Global markets tumbled as investors pulled back from the artificial-intelligence trade that has powered stocks for much of the past year. Asian shares led the slide, with Tokyo falling nearly 5% — and by some accounts more than 5% — as slumping AI-linked stocks dragged world markets lower.

The selloff rippled across the region. China's AI shares tumbled as a Wall Street rout deepened, according to Investing.com, while Bloomberg reported that Japanese stocks dived on worries about how much longer the AI rally can run. Reuters noted how Korean stocks have shifted from a trusted market bellwether into a vehicle for AI enthusiasm.

At the center sat chip giant TSMC. Crypto Briefing reported that the company's record-breaking quarter nonetheless triggered a 7.3% plunge in its stock and set off a broader selloff in Asian chipmakers. Part of the unease traces to caution about the future: Morningstar senior equity analyst Phelix Lee told CNBC that TSMC's reluctance to give long-term revenue growth guidance reflects a wariness at Asia's most valuable company. Separately, Wccftech reported that TSMC's CEO stressed that choosing chipmaking technology "isn't like buying milk from 7-Eleven" and admitted he was jealous of rival Samsung's profits.

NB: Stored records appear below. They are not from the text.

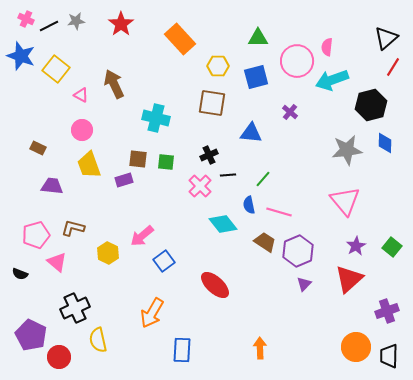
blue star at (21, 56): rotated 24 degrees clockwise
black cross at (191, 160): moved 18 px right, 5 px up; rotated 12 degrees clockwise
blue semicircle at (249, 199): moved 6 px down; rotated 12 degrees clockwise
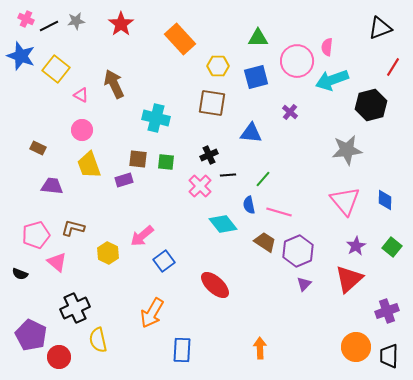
black triangle at (386, 38): moved 6 px left, 10 px up; rotated 20 degrees clockwise
blue diamond at (385, 143): moved 57 px down
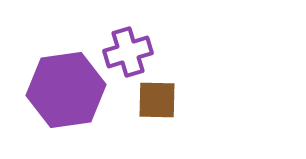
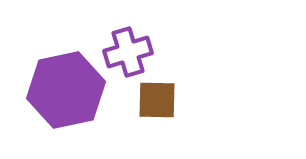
purple hexagon: rotated 4 degrees counterclockwise
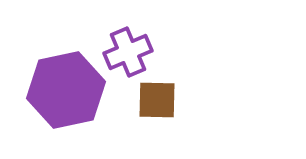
purple cross: rotated 6 degrees counterclockwise
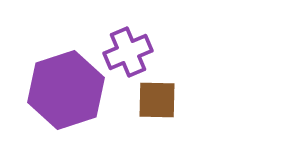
purple hexagon: rotated 6 degrees counterclockwise
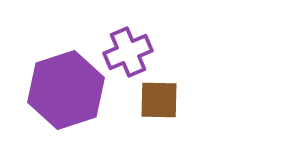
brown square: moved 2 px right
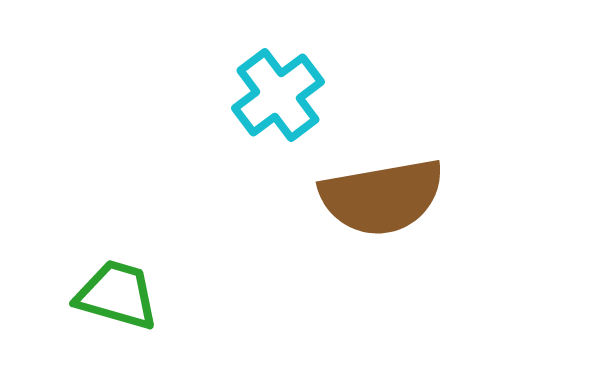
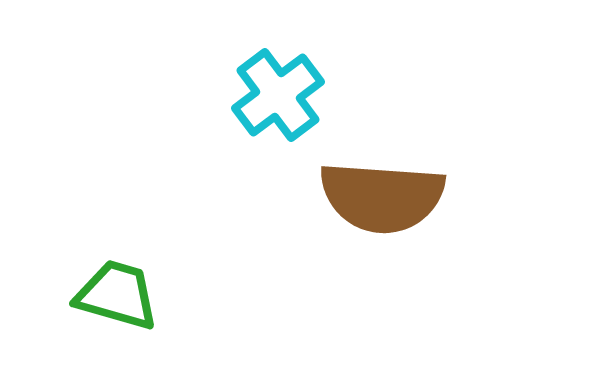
brown semicircle: rotated 14 degrees clockwise
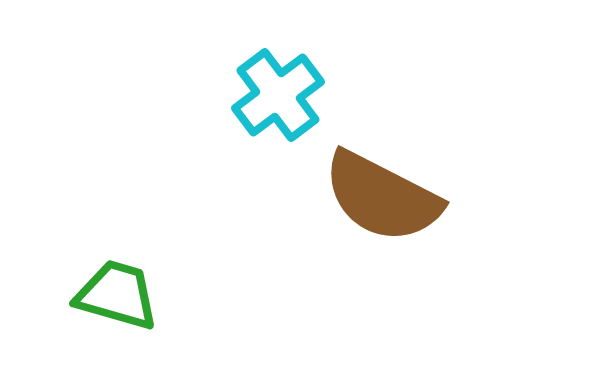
brown semicircle: rotated 23 degrees clockwise
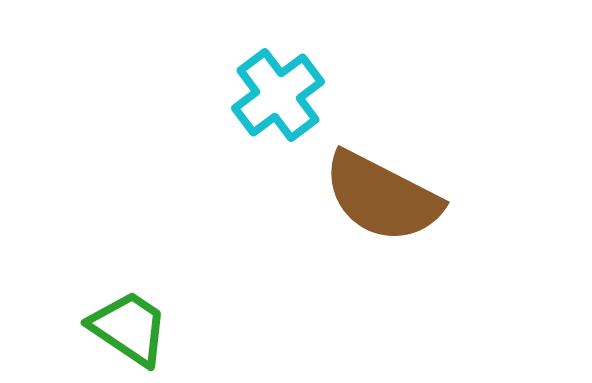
green trapezoid: moved 12 px right, 33 px down; rotated 18 degrees clockwise
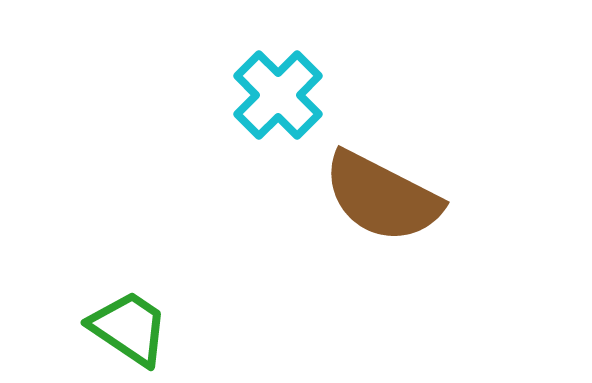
cyan cross: rotated 8 degrees counterclockwise
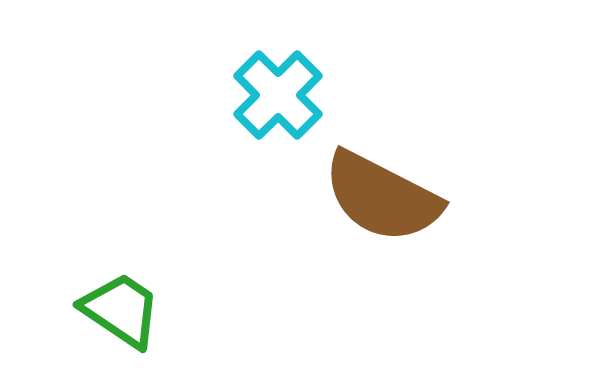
green trapezoid: moved 8 px left, 18 px up
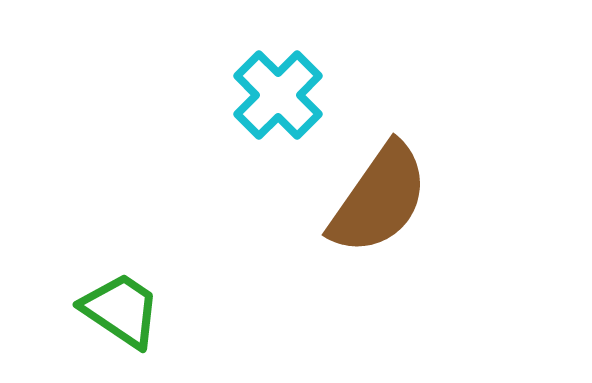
brown semicircle: moved 3 px left, 2 px down; rotated 82 degrees counterclockwise
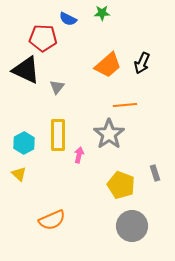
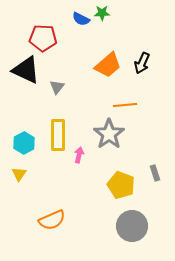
blue semicircle: moved 13 px right
yellow triangle: rotated 21 degrees clockwise
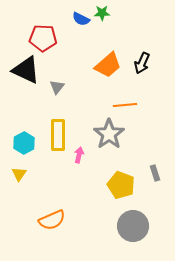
gray circle: moved 1 px right
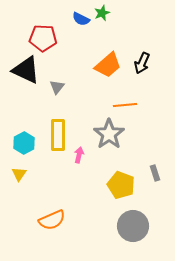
green star: rotated 21 degrees counterclockwise
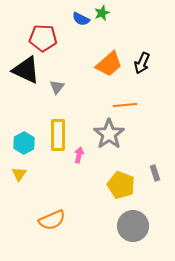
orange trapezoid: moved 1 px right, 1 px up
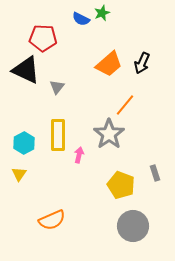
orange line: rotated 45 degrees counterclockwise
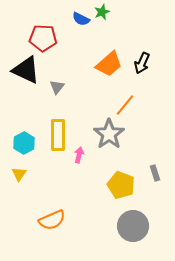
green star: moved 1 px up
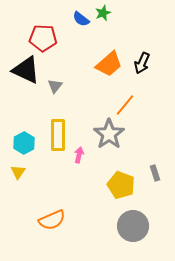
green star: moved 1 px right, 1 px down
blue semicircle: rotated 12 degrees clockwise
gray triangle: moved 2 px left, 1 px up
yellow triangle: moved 1 px left, 2 px up
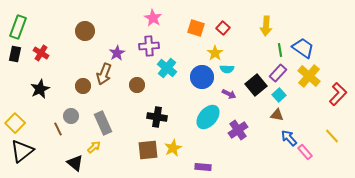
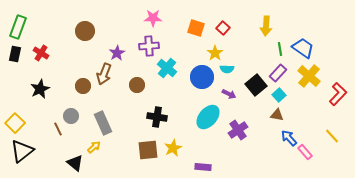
pink star at (153, 18): rotated 30 degrees counterclockwise
green line at (280, 50): moved 1 px up
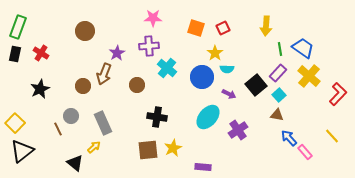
red square at (223, 28): rotated 24 degrees clockwise
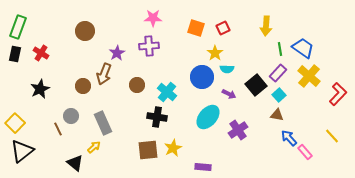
cyan cross at (167, 68): moved 24 px down
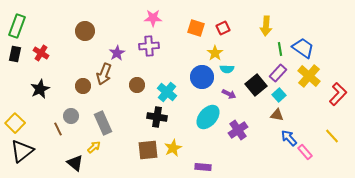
green rectangle at (18, 27): moved 1 px left, 1 px up
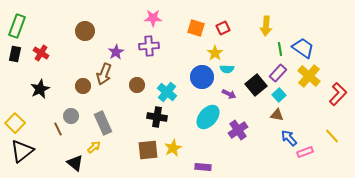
purple star at (117, 53): moved 1 px left, 1 px up
pink rectangle at (305, 152): rotated 70 degrees counterclockwise
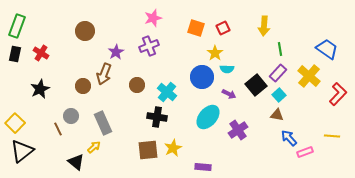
pink star at (153, 18): rotated 18 degrees counterclockwise
yellow arrow at (266, 26): moved 2 px left
purple cross at (149, 46): rotated 18 degrees counterclockwise
blue trapezoid at (303, 48): moved 24 px right, 1 px down
yellow line at (332, 136): rotated 42 degrees counterclockwise
black triangle at (75, 163): moved 1 px right, 1 px up
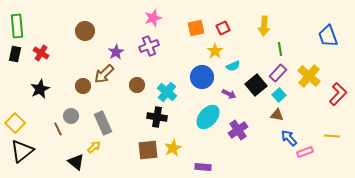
green rectangle at (17, 26): rotated 25 degrees counterclockwise
orange square at (196, 28): rotated 30 degrees counterclockwise
blue trapezoid at (327, 49): moved 1 px right, 13 px up; rotated 145 degrees counterclockwise
yellow star at (215, 53): moved 2 px up
cyan semicircle at (227, 69): moved 6 px right, 3 px up; rotated 24 degrees counterclockwise
brown arrow at (104, 74): rotated 25 degrees clockwise
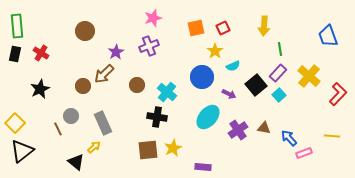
brown triangle at (277, 115): moved 13 px left, 13 px down
pink rectangle at (305, 152): moved 1 px left, 1 px down
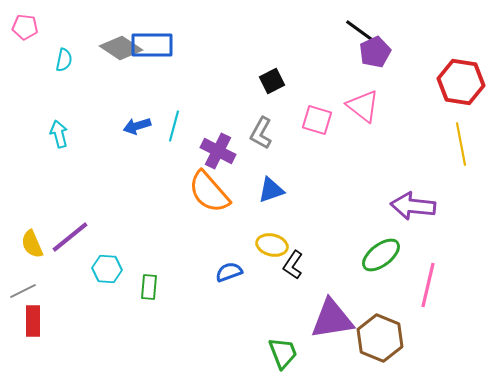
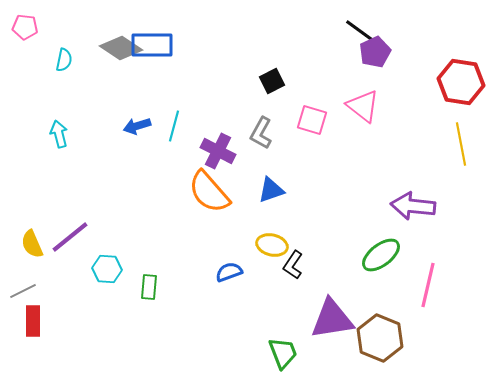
pink square: moved 5 px left
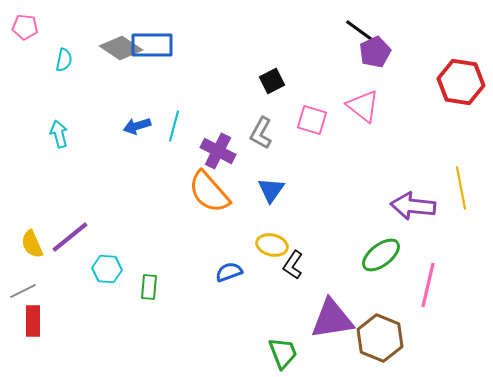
yellow line: moved 44 px down
blue triangle: rotated 36 degrees counterclockwise
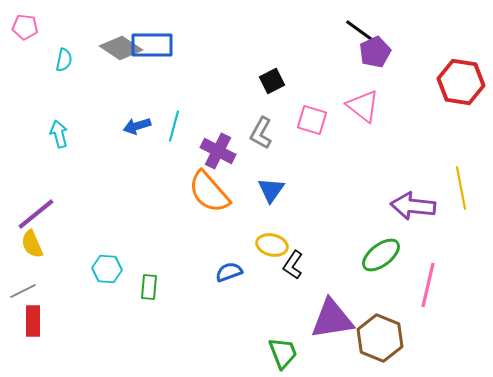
purple line: moved 34 px left, 23 px up
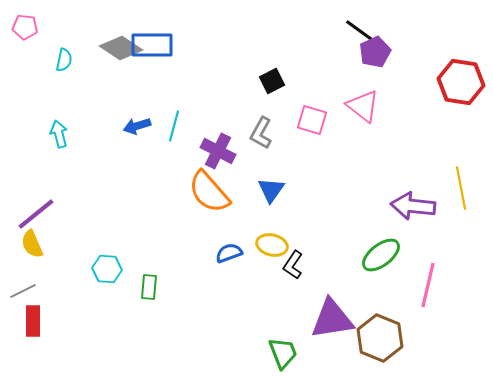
blue semicircle: moved 19 px up
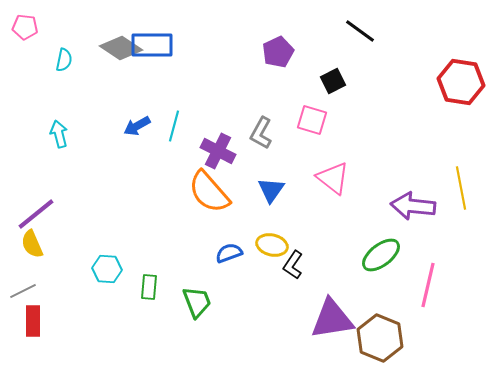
purple pentagon: moved 97 px left
black square: moved 61 px right
pink triangle: moved 30 px left, 72 px down
blue arrow: rotated 12 degrees counterclockwise
green trapezoid: moved 86 px left, 51 px up
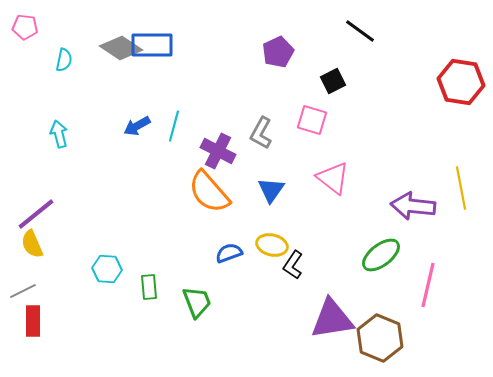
green rectangle: rotated 10 degrees counterclockwise
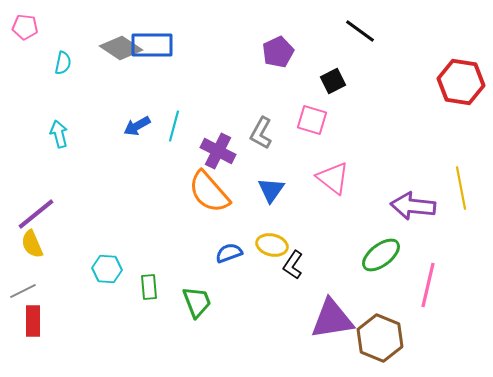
cyan semicircle: moved 1 px left, 3 px down
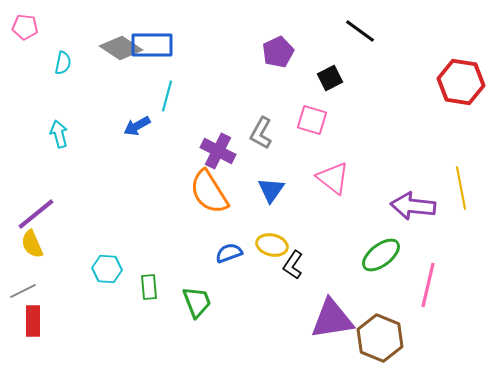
black square: moved 3 px left, 3 px up
cyan line: moved 7 px left, 30 px up
orange semicircle: rotated 9 degrees clockwise
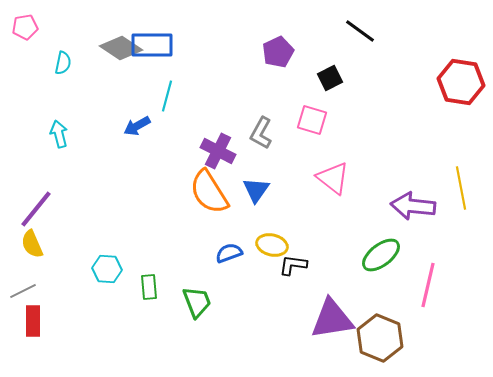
pink pentagon: rotated 15 degrees counterclockwise
blue triangle: moved 15 px left
purple line: moved 5 px up; rotated 12 degrees counterclockwise
black L-shape: rotated 64 degrees clockwise
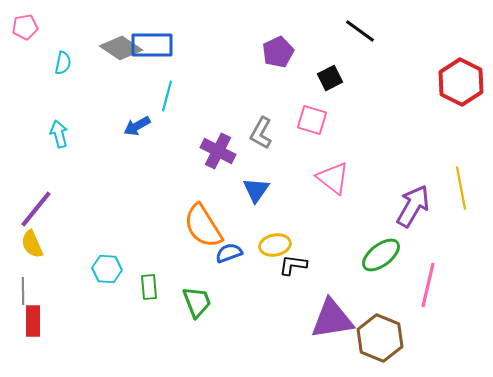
red hexagon: rotated 18 degrees clockwise
orange semicircle: moved 6 px left, 34 px down
purple arrow: rotated 114 degrees clockwise
yellow ellipse: moved 3 px right; rotated 24 degrees counterclockwise
gray line: rotated 64 degrees counterclockwise
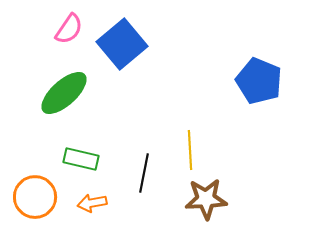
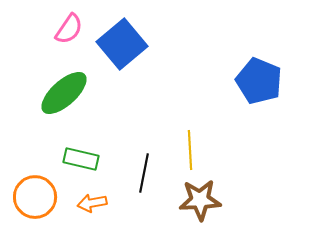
brown star: moved 6 px left, 1 px down
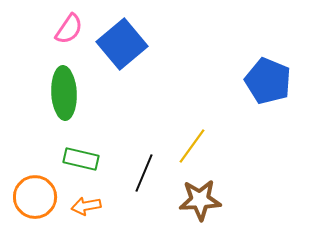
blue pentagon: moved 9 px right
green ellipse: rotated 51 degrees counterclockwise
yellow line: moved 2 px right, 4 px up; rotated 39 degrees clockwise
black line: rotated 12 degrees clockwise
orange arrow: moved 6 px left, 3 px down
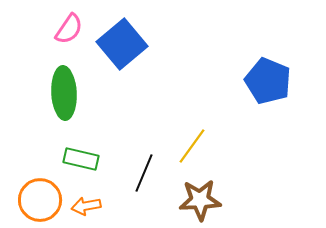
orange circle: moved 5 px right, 3 px down
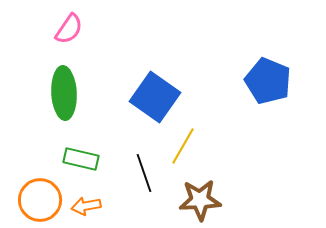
blue square: moved 33 px right, 53 px down; rotated 15 degrees counterclockwise
yellow line: moved 9 px left; rotated 6 degrees counterclockwise
black line: rotated 42 degrees counterclockwise
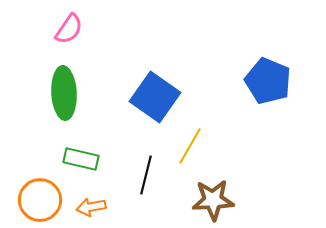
yellow line: moved 7 px right
black line: moved 2 px right, 2 px down; rotated 33 degrees clockwise
brown star: moved 13 px right
orange arrow: moved 5 px right, 1 px down
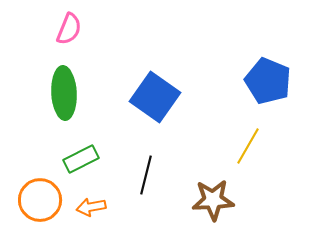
pink semicircle: rotated 12 degrees counterclockwise
yellow line: moved 58 px right
green rectangle: rotated 40 degrees counterclockwise
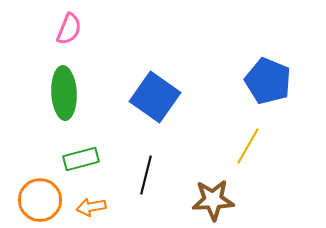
green rectangle: rotated 12 degrees clockwise
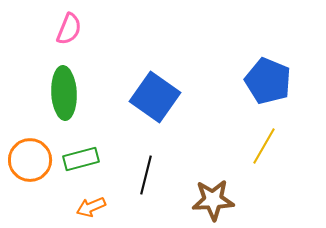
yellow line: moved 16 px right
orange circle: moved 10 px left, 40 px up
orange arrow: rotated 12 degrees counterclockwise
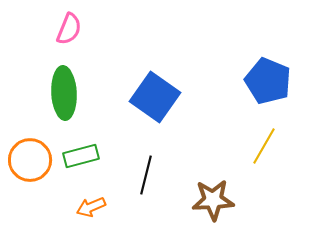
green rectangle: moved 3 px up
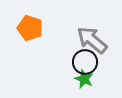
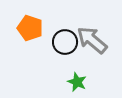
black circle: moved 20 px left, 20 px up
green star: moved 7 px left, 3 px down
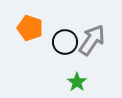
gray arrow: rotated 84 degrees clockwise
green star: rotated 12 degrees clockwise
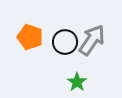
orange pentagon: moved 9 px down
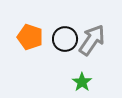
black circle: moved 3 px up
green star: moved 5 px right
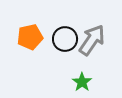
orange pentagon: rotated 30 degrees counterclockwise
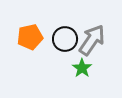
green star: moved 14 px up
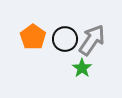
orange pentagon: moved 3 px right; rotated 25 degrees counterclockwise
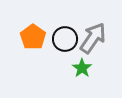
gray arrow: moved 1 px right, 2 px up
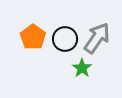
gray arrow: moved 4 px right
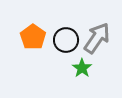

The deeper worry is valuation. The Financial Times framed the moment as the AI trade "going into reverse." Analysis cited by MSN said the AI chip rally is losing momentum as investors reassess sky-high valuations and rotate money toward hyperscalers, with those cloud giants' capital-expenditure growth projected to slow sharply after this year.

Why it matters: AI-linked chipmakers have become the engine of global stock gains, so a sudden reassessment of their worth can drag down retirement accounts and markets far beyond the technology sector.